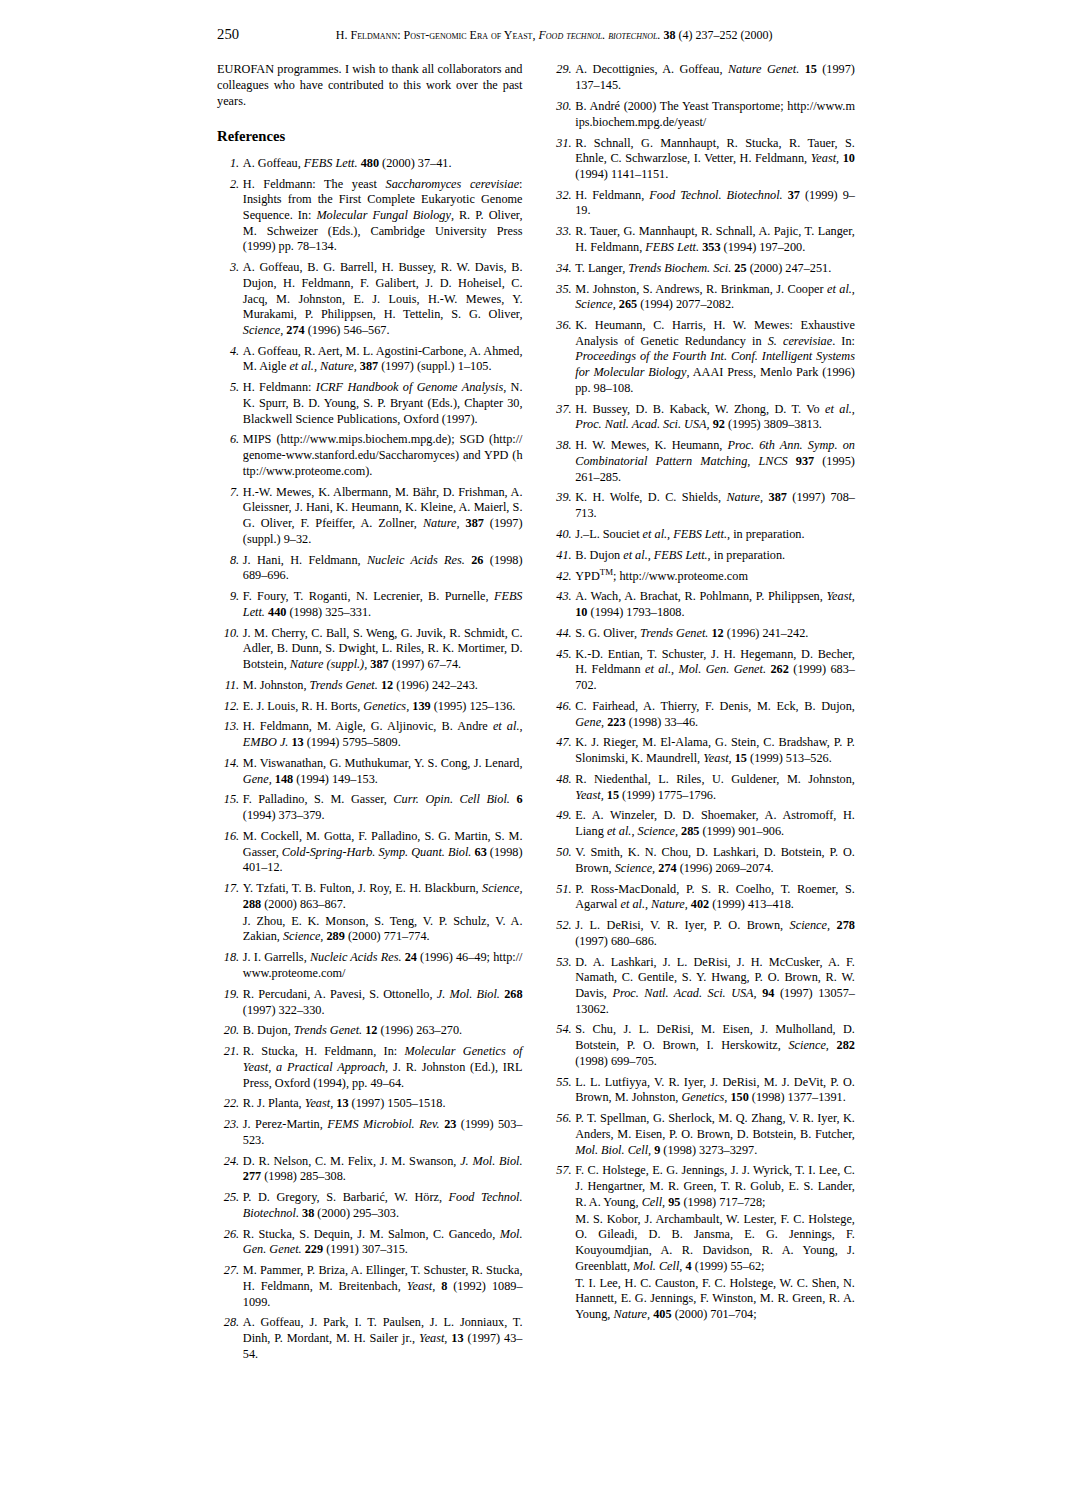250 H. Feldmann: Post-genomic Era of Yeast, Food technol. biotechnol. 38 (4) 237–252 (2000)
EUROFAN programmes. I wish to thank all collaborators and colleagues who have contributed to this work over the past years.
References
A. Goffeau, FEBS Lett. 480 (2000) 37–41.
H. Feldmann: The yeast Saccharomyces cerevisiae: Insights from the First Complete Eukaryotic Genome Sequence. In: Molecular Fungal Biology, R. P. Oliver, M. Schweizer (Eds.), Cambridge University Press (1999) pp. 78–134.
A. Goffeau, B. G. Barrell, H. Bussey, R. W. Davis, B. Dujon, H. Feldmann, F. Galibert, J. D. Hoheisel, C. Jacq, M. Johnston, E. J. Louis, H.-W. Mewes, Y. Murakami, P. Philippsen, H. Tettelin, S. G. Oliver, Science, 274 (1996) 546–567.
A. Goffeau, R. Aert, M. L. Agostini-Carbone, A. Ahmed, M. Aigle et al., Nature, 387 (1997) (suppl.) 1–105.
H. Feldmann: ICRF Handbook of Genome Analysis, N. K. Spurr, B. D. Young, S. P. Bryant (Eds.), Chapter 30, Blackwell Science Publications, Oxford (1997).
MIPS (http://www.mips.biochem.mpg.de); SGD (http://genome-www.stanford.edu/Saccharomyces) and YPD (http://www.proteome.com).
H.-W. Mewes, K. Albermann, M. Bähr, D. Frishman, A. Gleissner, J. Hani, K. Heumann, K. Kleine, A. Maierl, S. G. Oliver, F. Pfeiffer, A. Zollner, Nature, 387 (1997) (suppl.) 9–32.
J. Hani, H. Feldmann, Nucleic Acids Res. 26 (1998) 689–696.
F. Foury, T. Roganti, N. Lecrenier, B. Purnelle, FEBS Lett. 440 (1998) 325–331.
J. M. Cherry, C. Ball, S. Weng, G. Juvik, R. Schmidt, C. Adler, B. Dunn, S. Dwight, L. Riles, R. K. Mortimer, D. Botstein, Nature (suppl.), 387 (1997) 67–74.
M. Johnston, Trends Genet. 12 (1996) 242–243.
E. J. Louis, R. H. Borts, Genetics, 139 (1995) 125–136.
H. Feldmann, M. Aigle, G. Aljinovic, B. Andre et al., EMBO J. 13 (1994) 5795–5809.
M. Viswanathan, G. Muthukumar, Y. S. Cong, J. Lenard, Gene, 148 (1994) 149–153.
F. Palladino, S. M. Gasser, Curr. Opin. Cell Biol. 6 (1994) 373–379.
M. Cockell, M. Gotta, F. Palladino, S. G. Martin, S. M. Gasser, Cold-Spring-Harb. Symp. Quant. Biol. 63 (1998) 401–12.
Y. Tzfati, T. B. Fulton, J. Roy, E. H. Blackburn, Science, 288 (2000) 863–867.
J. Zhou, E. K. Monson, S. Teng, V. P. Schulz, V. A. Zakian, Science, 289 (2000) 771–774.
J. I. Garrells, Nucleic Acids Res. 24 (1996) 46–49; http://www.proteome.com/
R. Percudani, A. Pavesi, S. Ottonello, J. Mol. Biol. 268 (1997) 322–330.
B. Dujon, Trends Genet. 12 (1996) 263–270.
R. Stucka, H. Feldmann, In: Molecular Genetics of Yeast, a Practical Approach, J. R. Johnston (Ed.), IRL Press, Oxford (1994), pp. 49–64.
R. J. Planta, Yeast, 13 (1997) 1505–1518.
J. Perez-Martin, FEMS Microbiol. Rev. 23 (1999) 503–523.
D. R. Nelson, C. M. Felix, J. M. Swanson, J. Mol. Biol. 277 (1998) 285–308.
P. D. Gregory, S. Barbarić, W. Hörz, Food Technol. Biotechnol. 38 (2000) 295–303.
R. Stucka, S. Dequin, J. M. Salmon, C. Gancedo, Mol. Gen. Genet. 229 (1991) 307–315.
M. Pammer, P. Briza, A. Ellinger, T. Schuster, R. Stucka, H. Feldmann, M. Breitenbach, Yeast, 8 (1992) 1089–1099.
A. Goffeau, J. Park, I. T. Paulsen, J. L. Jonniaux, T. Dinh, P. Mordant, M. H. Sailer jr., Yeast, 13 (1997) 43–54.
A. Decottignies, A. Goffeau, Nature Genet. 15 (1997) 137–145.
B. André (2000) The Yeast Transportome; http://www.mips.biochem.mpg.de/yeast/
R. Schnall, G. Mannhaupt, R. Stucka, R. Tauer, S. Ehnle, C. Schwarzlose, I. Vetter, H. Feldmann, Yeast, 10 (1994) 1141–1151.
H. Feldmann, Food Technol. Biotechnol. 37 (1999) 9–19.
R. Tauer, G. Mannhaupt, R. Schnall, A. Pajic, T. Langer, H. Feldmann, FEBS Lett. 353 (1994) 197–200.
T. Langer, Trends Biochem. Sci. 25 (2000) 247–251.
M. Johnston, S. Andrews, R. Brinkman, J. Cooper et al., Science, 265 (1994) 2077–2082.
K. Heumann, C. Harris, H. W. Mewes: Exhaustive Analysis of Genetic Redundancy in S. cerevisiae. In: Proceedings of the Fourth Int. Conf. Intelligent Systems for Molecular Biology, AAAI Press, Menlo Park (1996) pp. 98–108.
H. Bussey, D. B. Kaback, W. Zhong, D. T. Vo et al., Proc. Natl. Acad. Sci. USA, 92 (1995) 3809–3813.
H. W. Mewes, K. Heumann, Proc. 6th Ann. Symp. on Combinatorial Pattern Matching, LNCS 937 (1995) 261–285.
K. H. Wolfe, D. C. Shields, Nature, 387 (1997) 708–713.
J.–L. Souciet et al., FEBS Lett., in preparation.
B. Dujon et al., FEBS Lett., in preparation.
YPDTM; http://www.proteome.com
A. Wach, A. Brachat, R. Pohlmann, P. Philippsen, Yeast, 10 (1994) 1793–1808.
S. G. Oliver, Trends Genet. 12 (1996) 241–242.
K.-D. Entian, T. Schuster, J. H. Hegemann, D. Becher, H. Feldmann et al., Mol. Gen. Genet. 262 (1999) 683–702.
C. Fairhead, A. Thierry, F. Denis, M. Eck, B. Dujon, Gene, 223 (1998) 33–46.
K. J. Rieger, M. El-Alama, G. Stein, C. Bradshaw, P. P. Slonimski, K. Maundrell, Yeast, 15 (1999) 513–526.
R. Niedenthal, L. Riles, U. Guldener, M. Johnston, Yeast, 15 (1999) 1775–1796.
E. A. Winzeler, D. D. Shoemaker, A. Astromoff, H. Liang et al., Science, 285 (1999) 901–906.
V. Smith, K. N. Chou, D. Lashkari, D. Botstein, P. O. Brown, Science, 274 (1996) 2069–2074.
P. Ross-MacDonald, P. S. R. Coelho, T. Roemer, S. Agarwal et al., Nature, 402 (1999) 413–418.
J. L. DeRisi, V. R. Iyer, P. O. Brown, Science, 278 (1997) 680–686.
D. A. Lashkari, J. L. DeRisi, J. H. McCusker, A. F. Namath, C. Gentile, S. Y. Hwang, P. O. Brown, R. W. Davis, Proc. Natl. Acad. Sci. USA, 94 (1997) 13057–13062.
S. Chu, J. L. DeRisi, M. Eisen, J. Mulholland, D. Botstein, P. O. Brown, I. Herskowitz, Science, 282 (1998) 699–705.
L. L. Lutfiyya, V. R. Iyer, J. DeRisi, M. J. DeVit, P. O. Brown, M. Johnston, Genetics, 150 (1998) 1377–1391.
P. T. Spellman, G. Sherlock, M. Q. Zhang, V. R. Iyer, K. Anders, M. Eisen, P. O. Brown, D. Botstein, B. Futcher, Mol. Biol. Cell, 9 (1998) 3273–3297.
F. C. Holstege, E. G. Jennings, J. J. Wyrick, T. I. Lee, C. J. Hengartner, M. R. Green, T. R. Golub, E. S. Lander, R. A. Young, Cell, 95 (1998) 717–728;
M. S. Kobor, J. Archambault, W. Lester, F. C. Holstege, O. Gileadi, D. B. Jansma, E. G. Jennings, F. Kouyoumdjian, A. R. Davidson, R. A. Young, J. Greenblatt, Mol. Cell, 4 (1999) 55–62;
T. I. Lee, H. C. Causton, F. C. Holstege, W. C. Shen, N. Hannett, E. G. Jennings, F. Winston, M. R. Green, R. A. Young, Nature, 405 (2000) 701–704;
☆ ☆ ☆
▶ [INSTRUCTIONS TO FOLLOW] Above are the records; copy every line in them that holds the word "Holstege".

▶ [REPLY]
F. C. Holstege, E. G. Jennings, J. J. Wyrick, T. I. Lee, C. J. Hengartner, M. R. Green, T. R. Golub, E. S. Lander, R. A. Young, Cell, 95 (1998) 717–728;
M. S. Kobor, J. Archambault, W. Lester, F. C. Holstege, O. Gileadi, D. B. Jansma, E. G. Jennings, F. Kouyoumdjian, A. R. Davidson, R. A. Young, J. Greenblatt, Mol. Cell, 4 (1999) 55–62;
T. I. Lee, H. C. Causton, F. C. Holstege, W. C. Shen, N. Hannett, E. G. Jennings, F. Winston, M. R. Green, R. A. Young, Nature, 405 (2000) 701–704;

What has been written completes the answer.